Delaney, Pitt’s business school dean, sees that as an advantage for U.S. companies, particularly those in the Pittsburgh region such as ATI.

“I think what we have in our favor is that the quality of our products is really high and I think that is important when it comes to the high value products,” he said. “I think we are positioned better than many other places because of the workforce and the investments that have been made here.”

An example of that is the $1.2 billion ATI spent to build a new hot strip mill at its Harrison facility.

Industry observers and company officials have described it as the most powerful rolling mill in the world, capable of rolling any metal ATI produces thinner and in wider measures than its competitors.

Delaney remains optimistic about specialty steel’s future.

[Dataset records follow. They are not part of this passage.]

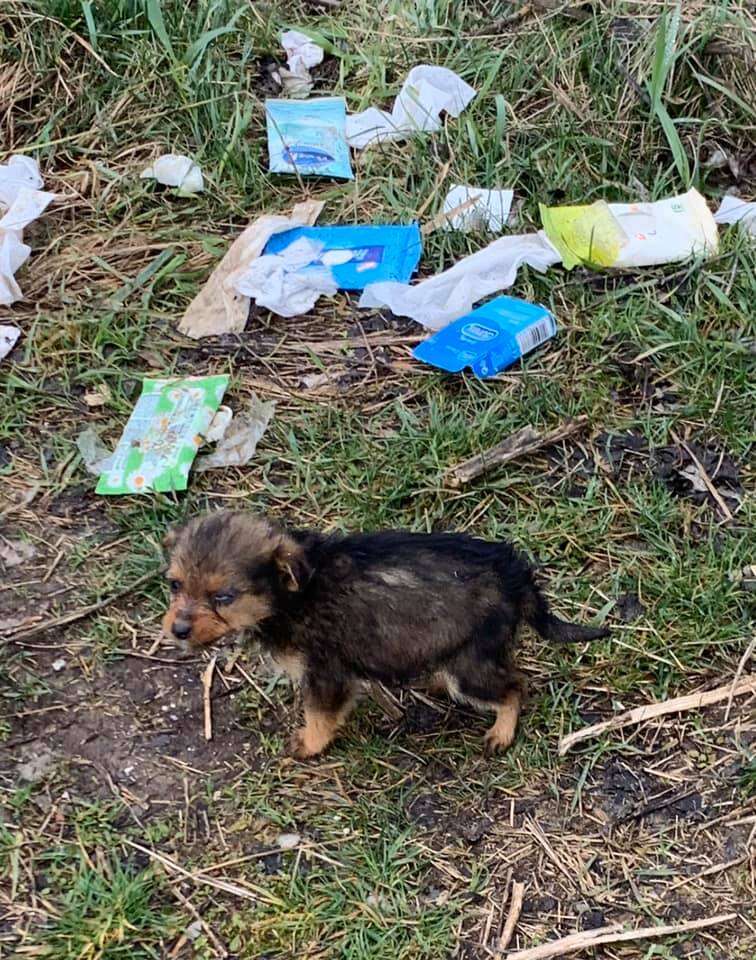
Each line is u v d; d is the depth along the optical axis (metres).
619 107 1.59
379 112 1.61
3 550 1.18
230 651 1.11
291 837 1.00
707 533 1.21
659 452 1.28
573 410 1.30
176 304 1.43
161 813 1.01
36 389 1.32
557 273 1.45
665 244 1.47
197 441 1.26
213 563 0.98
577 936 0.95
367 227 1.50
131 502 1.23
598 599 1.15
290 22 1.72
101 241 1.49
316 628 1.02
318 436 1.28
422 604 1.01
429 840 1.00
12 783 1.02
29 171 1.53
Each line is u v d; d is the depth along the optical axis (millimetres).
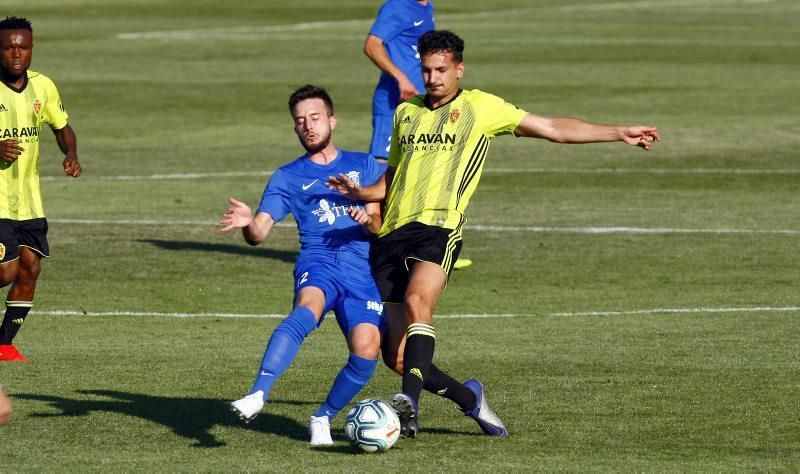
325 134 24984
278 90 94750
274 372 22422
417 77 45281
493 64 110750
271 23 149000
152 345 33406
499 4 178750
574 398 27594
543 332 34781
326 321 37094
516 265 44688
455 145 24891
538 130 25047
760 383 28859
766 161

‘I am positive about the outlook here in the region,” he said. “I think it is difficult to find the quality of the workers that we have here in other places, and that just doesn’t spring up overnight.”

Despite the shift toward high-value alloys, Hartquist, the steel industry spokesman, doesn’t think that signals the end of commodity stainless steel production in America.

“A lot of our members have substantial investment in commodity products and they sell a lot of it,” he said. “They need the commodity products as kind of a base for the other metals they produce.

“We just have to get things straightened out as far as the import situation,” Hartquist said.

What will help that, he said, is the Chinese economy improving so that their domestic demand for steel increases “to soak up more of their production rather than exporting.

“I think the feeling of the domestic producers is that they are very competitive, particularly in the United States, but many of them have had substantial exports, so the feeling long-term is optimistic,” Hartquist said.